Set down again each entry exactly as it reads, pictures excluded.
-------------------------
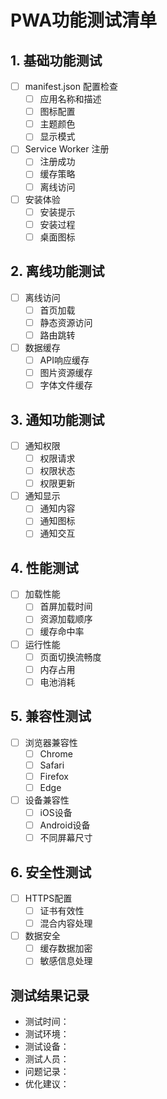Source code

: # PWA功能测试清单

## 1. 基础功能测试
- [ ] manifest.json 配置检查
  - [ ] 应用名称和描述
  - [ ] 图标配置
  - [ ] 主题颜色
  - [ ] 显示模式

- [ ] Service Worker 注册
  - [ ] 注册成功
  - [ ] 缓存策略
  - [ ] 离线访问

- [ ] 安装体验
  - [ ] 安装提示
  - [ ] 安装过程
  - [ ] 桌面图标

## 2. 离线功能测试
- [ ] 离线访问
  - [ ] 首页加载
  - [ ] 静态资源访问
  - [ ] 路由跳转

- [ ] 数据缓存
  - [ ] API响应缓存
  - [ ] 图片资源缓存
  - [ ] 字体文件缓存

## 3. 通知功能测试
- [ ] 通知权限
  - [ ] 权限请求
  - [ ] 权限状态
  - [ ] 权限更新

- [ ] 通知显示
  - [ ] 通知内容
  - [ ] 通知图标
  - [ ] 通知交互

## 4. 性能测试
- [ ] 加载性能
  - [ ] 首屏加载时间
  - [ ] 资源加载顺序
  - [ ] 缓存命中率

- [ ] 运行性能
  - [ ] 页面切换流畅度
  - [ ] 内存占用
  - [ ] 电池消耗

## 5. 兼容性测试
- [ ] 浏览器兼容性
  - [ ] Chrome
  - [ ] Safari
  - [ ] Firefox
  - [ ] Edge

- [ ] 设备兼容性
  - [ ] iOS设备
  - [ ] Android设备
  - [ ] 不同屏幕尺寸

## 6. 安全性测试
- [ ] HTTPS配置
  - [ ] 证书有效性
  - [ ] 混合内容处理

- [ ] 数据安全
  - [ ] 缓存数据加密
  - [ ] 敏感信息处理

## 测试结果记录
- 测试时间：
- 测试环境：
- 测试设备：
- 测试人员：
- 问题记录：
- 优化建议：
-------------------------
• _Completed task_
Source code

: # PWA功能测试清单

## 1. 基础功能测试
- [ ] manifest.json 配置检查
  - [ ] 应用名称和描述
  - [ ] 图标配置
  - [ ] 主题颜色
  - [ ] 显示模式

- [ ] Service Worker 注册
  - [ ] 注册成功
  - [ ] 缓存策略
  - [ ] 离线访问

- [ ] 安装体验
  - [ ] 安装提示
  - [ ] 安装过程
  - [ ] 桌面图标

## 2. 离线功能测试
- [ ] 离线访问
  - [ ] 首页加载
  - [ ] 静态资源访问
  - [ ] 路由跳转

- [ ] 数据缓存
  - [ ] API响应缓存
  - [ ] 图片资源缓存
  - [ ] 字体文件缓存

## 3. 通知功能测试
- [ ] 通知权限
  - [ ] 权限请求
  - [ ] 权限状态
  - [ ] 权限更新

- [ ] 通知显示
  - [ ] 通知内容
  - [ ] 通知图标
  - [ ] 通知交互

## 4. 性能测试
- [ ] 加载性能
  - [ ] 首屏加载时间
  - [ ] 资源加载顺序
  - [ ] 缓存命中率

- [ ] 运行性能
  - [ ] 页面切换流畅度
  - [ ] 内存占用
  - [ ] 电池消耗

## 5. 兼容性测试
- [ ] 浏览器兼容性
  - [ ] Chrome
  - [ ] Safari
  - [ ] Firefox
  - [ ] Edge

- [ ] 设备兼容性
  - [ ] iOS设备
  - [ ] Android设备
  - [ ] 不同屏幕尺寸

## 6. 安全性测试
- [ ] HTTPS配置
  - [ ] 证书有效性
  - [ ] 混合内容处理

- [ ] 数据安全
  - [ ] 缓存数据加密
  - [ ] 敏感信息处理

## 测试结果记录
- 测试时间：
- 测试环境：
- 测试设备：
- 测试人员：
- 问题记录：
- 优化建议：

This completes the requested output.